Neglect the loophole, Lululemon is healthier retail stock

Athleisure has seen tailwinds due to the impact of the COVID-19 pandemic as people spend more time at home and work remotely. Some retailers are better positioned to benefit from the trend. lululemon athletica (NASDAQ: LULU) and Athleta, part of gap (NYSE: GPS)are popular retailers of both apparel and wellness products. Sales for Athleta, the standout segment within Gap, rose double-digit in the last quarter. However, Lululemon has better growth prospects.

Here are three reasons Lululemon’s positive performance is likely to continue, and why it’s the better stock.

Image source: Lululemon.com.

1. Lululemon should continue to thrive after COVID-19

While no one is sure when COVID-19 will subside, consumers are likely to continue to prefer comfort and exercise even after they return to normal. According to Allied Market Research, the global sports market is projected to reach $ 257.1 million by 2026, up from $ 163.7 million in 2019, an average annual growth rate (CAGR) of 6.7%.
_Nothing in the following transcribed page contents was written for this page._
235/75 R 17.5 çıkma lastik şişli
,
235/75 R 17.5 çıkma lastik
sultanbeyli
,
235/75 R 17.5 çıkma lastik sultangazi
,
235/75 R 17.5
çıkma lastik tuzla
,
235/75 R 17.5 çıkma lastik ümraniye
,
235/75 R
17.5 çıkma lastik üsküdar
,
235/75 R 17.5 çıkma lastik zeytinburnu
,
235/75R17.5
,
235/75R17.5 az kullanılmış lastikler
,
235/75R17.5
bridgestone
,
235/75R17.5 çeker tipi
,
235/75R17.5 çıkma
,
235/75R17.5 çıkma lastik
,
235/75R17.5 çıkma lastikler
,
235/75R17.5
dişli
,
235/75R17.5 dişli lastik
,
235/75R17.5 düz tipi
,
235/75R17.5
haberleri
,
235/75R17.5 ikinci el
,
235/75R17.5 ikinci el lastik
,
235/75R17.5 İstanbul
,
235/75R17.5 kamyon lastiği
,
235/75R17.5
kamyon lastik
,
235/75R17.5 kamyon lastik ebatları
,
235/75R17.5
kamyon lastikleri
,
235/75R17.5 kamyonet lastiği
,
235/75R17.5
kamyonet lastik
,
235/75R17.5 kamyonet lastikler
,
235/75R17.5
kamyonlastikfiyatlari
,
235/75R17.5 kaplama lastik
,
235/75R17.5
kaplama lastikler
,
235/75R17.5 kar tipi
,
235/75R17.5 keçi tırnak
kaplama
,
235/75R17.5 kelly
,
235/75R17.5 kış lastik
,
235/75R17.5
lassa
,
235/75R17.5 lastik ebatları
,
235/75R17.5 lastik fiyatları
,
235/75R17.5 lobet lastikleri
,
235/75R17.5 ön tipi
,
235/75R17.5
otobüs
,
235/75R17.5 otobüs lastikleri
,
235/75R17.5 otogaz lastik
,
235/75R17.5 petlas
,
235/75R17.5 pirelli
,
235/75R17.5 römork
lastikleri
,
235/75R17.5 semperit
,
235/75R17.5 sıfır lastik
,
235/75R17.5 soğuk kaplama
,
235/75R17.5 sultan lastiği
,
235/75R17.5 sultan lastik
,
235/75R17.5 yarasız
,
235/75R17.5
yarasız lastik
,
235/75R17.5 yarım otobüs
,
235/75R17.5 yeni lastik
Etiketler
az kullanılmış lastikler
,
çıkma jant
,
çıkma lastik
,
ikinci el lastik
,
Lululemon’s business has picked up momentum – the company recently raised its previous forecasts and is now forecasting revenue to hit the high end of its expectations for mid-to-senior teenagers, and earnings per share to the high end of its mid-single digits customized. CEO Calvin McDonald pointed to the strength during the holiday season and reiterated confidence in growth in 2021.

For the third quarter (ending Nov. 1), Lululemon saw net sales increase 22% year over year, with gross margin increasing 100 basis points (or 1 percentage point) to 56.1%. Adjusted earnings per share were $ 1.16, beating last year’s $ 0.96 and consensus estimates of $ 0.88.

While Athleta is also in a good position to capitalize on the growth of the sport, parent company Gap’s revenue expansion has been slower. Gap’s most recent quarterly revenue (for the period ended October 31) was unchanged from last year. Earnings per share were $ 0.25 compared to $ 0.53 last year, below consensus estimates of $ 0.32. The company issued a forecast for flat to slightly higher net sales year over year for the fourth quarter.

2. Lululemon focuses on product innovation

Product innovation is key to Lululemon’s growth strategy. The company plans to launch additional products in 2021 that offer technical innovations in the “Science of Feel” area that have been well received by customers. Commenting on customer preference for innovative, high-quality sporting goods in the third quarter, McDonald said, “Our guests are demanding a technical product that offers comfort and versatility as they spend more time working and sweating from home. ” The company is also launching a 3-D yoga mat in 2021, “one of the first in the world to feature a textured surface to better facilitate body alignment during exercise,” said McDonald.

Lululemon has been heavily focused on the men’s business with the aim of doubling it by 2023. Currently, this segment accounts for around 24% of total sales, while the women segment accounts for around 70%. The company saw a sequential improvement in men’s business in the third quarter versus the second quarter, fueled by stock gains and a positive response from consumers.

Athleta has also launched new products with technical features but is less focused on consistent product launches and updates. In 2019, Athleta announced that 60% of its materials were made from sustainable fibers as part of a new initiative. While Athleta sells high quality sporting goods, there are no consistent new product and feature offerings like Lululemon.

3. Lululemon has a strong brand that is resonating with consumers

Athleta also doesn’t have the same brand strength and awareness as Lululemon. As evidence of Lululemon’s leading brand, the company posted its “strongest quarterly market share gain in recent history” in the third quarter with a 1.4-point share of the US adult active apparel market. This is based on data from the NPD Group.

Lululemon continues to invest in its brand reach. In September, the company launched a popular membership program in some cities. Chicago, Boulder and Denver are now fully occupied due to the high demand. The program offers members local and digital fitness classes. as well as local events, special shopping promotions, and exclusive Lululemon gear. There are also workshops such as the virtual coaching on emotional fitness by brand ambassador Gabrielle Bernstein, in which 500 people took part.

The acquisition of home fitness company Mirror in June 2020 gives Lululemon more branding potential. Mirror offers live fitness classes for its wall-mounted device. By offering interactive training platforms, Lululemon products and the brand are presented to a targeted community of people who value fitness.

Investors should consider buying Lululemon shares through Gap. Lululemon’s execution is harsh and can flourish during and after COVID-19. As consumers resume their in-store purchases in greater numbers, Lululemon is likely to see a spike in sales, aided by its innovative products and well-implemented membership and engagement strategies.